5) O Pecado de Hadewijch (2009)

Tal como a Mouchette de Bresson, a protagonista desse belo trabalho termina em um lago, com a intenção de se suicidar. Ela nem sempre tem sucesso em sua busca por Deus, que beira a irracionalidade e chega a atos extremos. Dumont parece dizer que a religiosidade e a consciência social não caminham lado a lado: a religiosidade sempre depende de uma busca extrema, que ignora até mesmo as relações de afeto.

o pecado de hadewijch

4) A Vida de Jesus (1997)

A história de amor de um jovem estranho e uma garota é a deixa para Dumont explorar a intolerância. Isso ocorre quando a namorada de Freddy (David Douche), o protagonista, deixa-se levar pelos flertes de um garoto árabe. Em paralelo, há a condição do protagonista, que sofre de epilepsia e cuja mãe, dona de um bar, não faz nada além de ver televisão. Para escapar da mesmice, os rapazes de Freddy aceleram suas motos por todos os lados.

a vida de jesus

3) A Humanidade (1999)

O protagonista é o policial menos esperado, como nenhum outro. Ele descobre, ainda no início, uma garota morta, em uma região afastada, e começa a procurar pelo criminoso. É possível ver sua vagina, vida e morte ao mesmo tempo, dando ideia das estranhezas da obra. O crime, por sua vez, é a saída para o diretor levar o público à jornada do policial, que não se recuperou de uma perda familiar. Ao mesmo tempo, ele convive com um casal de amigos.

a humanidade

2) O Pequeno Quinquin (2014)

Dividido em três episódios e levado à televisão, esse filme de Dumont foi eleito o melhor de 2014 pela conceituada revista Cahiers du Cinéma. O menino Quinquin (Alane Delhaye) vive em uma cidade à beira mar, afastada, e vê o agito local quando alguns crimes estranhos começam a surgir: um corpo encontrado dentro de uma vaca e outras bizarrices. O mistério mescla-se à comédia, à infância, e ainda há a presença de dois policiais desastrosos e engraçados.
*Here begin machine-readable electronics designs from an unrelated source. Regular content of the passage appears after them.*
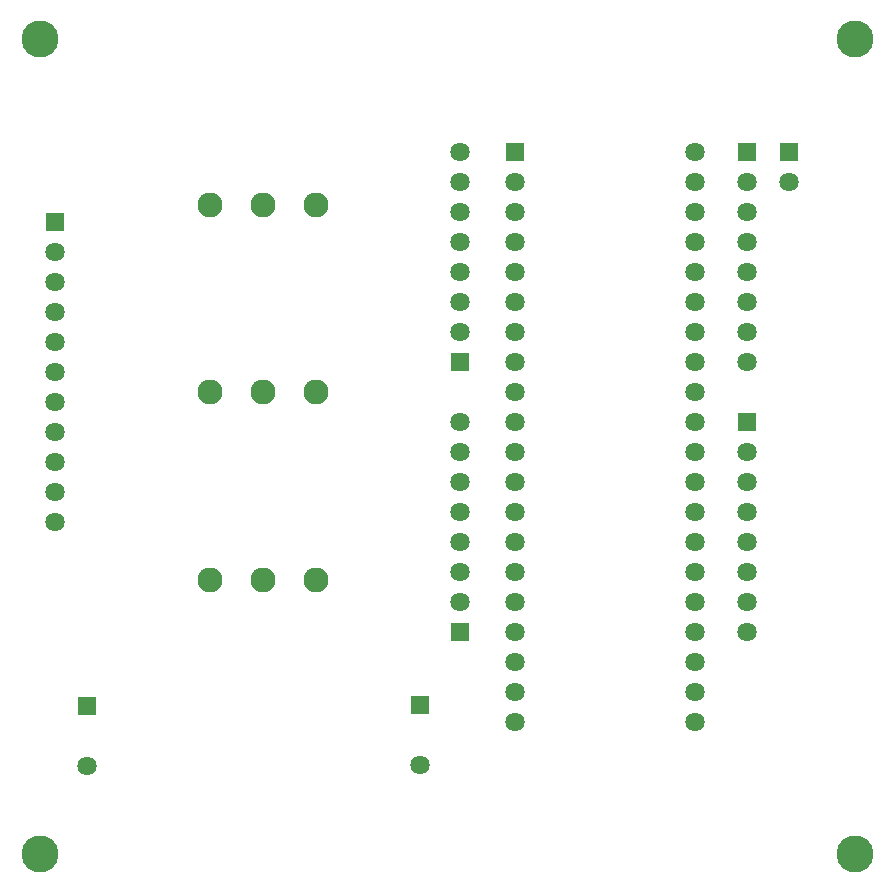
<source format=gbs>
G04 Layer_Color=16711935*
%FSLAX24Y24*%
%MOIN*%
G70*
G01*
G75*
%ADD27C,0.0641*%
%ADD28R,0.0641X0.0641*%
%ADD29R,0.0641X0.0641*%
%ADD30C,0.0641*%
%ADD31C,0.0837*%
%ADD32C,0.1231*%
D27*
X2760Y4120D02*
D03*
X24770Y14600D02*
D03*
Y13600D02*
D03*
Y12600D02*
D03*
Y11600D02*
D03*
Y10600D02*
D03*
Y9600D02*
D03*
Y8600D02*
D03*
Y23600D02*
D03*
Y22600D02*
D03*
Y21600D02*
D03*
Y20600D02*
D03*
Y19600D02*
D03*
Y18600D02*
D03*
Y17600D02*
D03*
X26170Y23600D02*
D03*
X13850Y4170D02*
D03*
X1700Y21250D02*
D03*
Y20250D02*
D03*
Y19250D02*
D03*
Y18250D02*
D03*
Y17250D02*
D03*
Y16250D02*
D03*
Y15250D02*
D03*
Y14250D02*
D03*
Y13250D02*
D03*
Y12250D02*
D03*
X15180Y9600D02*
D03*
Y10600D02*
D03*
Y11600D02*
D03*
Y12600D02*
D03*
Y13600D02*
D03*
Y14600D02*
D03*
Y15600D02*
D03*
Y18600D02*
D03*
Y19600D02*
D03*
Y20600D02*
D03*
Y21600D02*
D03*
Y22600D02*
D03*
Y23600D02*
D03*
Y24600D02*
D03*
D28*
X2760Y6120D02*
D03*
X24770Y15600D02*
D03*
Y24600D02*
D03*
X26170D02*
D03*
X13850Y6170D02*
D03*
X1700Y22250D02*
D03*
X15180Y8600D02*
D03*
Y17600D02*
D03*
D29*
X17020Y24600D02*
D03*
D30*
Y23600D02*
D03*
Y22600D02*
D03*
Y21600D02*
D03*
Y20600D02*
D03*
Y19600D02*
D03*
Y18600D02*
D03*
Y17600D02*
D03*
Y16600D02*
D03*
Y15600D02*
D03*
Y14600D02*
D03*
Y13600D02*
D03*
Y12600D02*
D03*
Y11600D02*
D03*
Y10600D02*
D03*
Y9600D02*
D03*
Y8600D02*
D03*
Y7600D02*
D03*
Y6600D02*
D03*
Y5600D02*
D03*
X23020Y24600D02*
D03*
Y23600D02*
D03*
Y22600D02*
D03*
Y21600D02*
D03*
Y20600D02*
D03*
Y19600D02*
D03*
Y18600D02*
D03*
Y17600D02*
D03*
Y16600D02*
D03*
Y15600D02*
D03*
Y14600D02*
D03*
Y13600D02*
D03*
Y12600D02*
D03*
Y11600D02*
D03*
Y10600D02*
D03*
Y9600D02*
D03*
Y8600D02*
D03*
Y7600D02*
D03*
Y6600D02*
D03*
Y5600D02*
D03*
D31*
X8620Y10330D02*
D03*
X10390D02*
D03*
X6850D02*
D03*
X8620Y16575D02*
D03*
X10390D02*
D03*
X6850D02*
D03*
X8620Y22820D02*
D03*
X10390D02*
D03*
X6850D02*
D03*
D32*
X28346Y28346D02*
D03*
Y1181D02*
D03*
X1181D02*
D03*
Y28346D02*
D03*
M02*

</source>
Julien Bodard, Corentin Carpentier et Alane Delhaye

1) Flandres (2006)

O espectador toma um susto, ao fim, quando as personagens revelam sentimentos. Antes, o rapaz encontra a garota para fazer sexo. À primeira vista, trata-se de mera relação carnal. Ao ver as atrocidades na guerra e sobreviver, ele volta decidido a se declarar. A moça, distante dele, vive outro confronto: está grávida e é incompreendida pelo pai. Aproxima-se do aborto. Ao expor os dois lados, na França rural e no Oriente Médio, Dumont constrói seu filme mais seguro.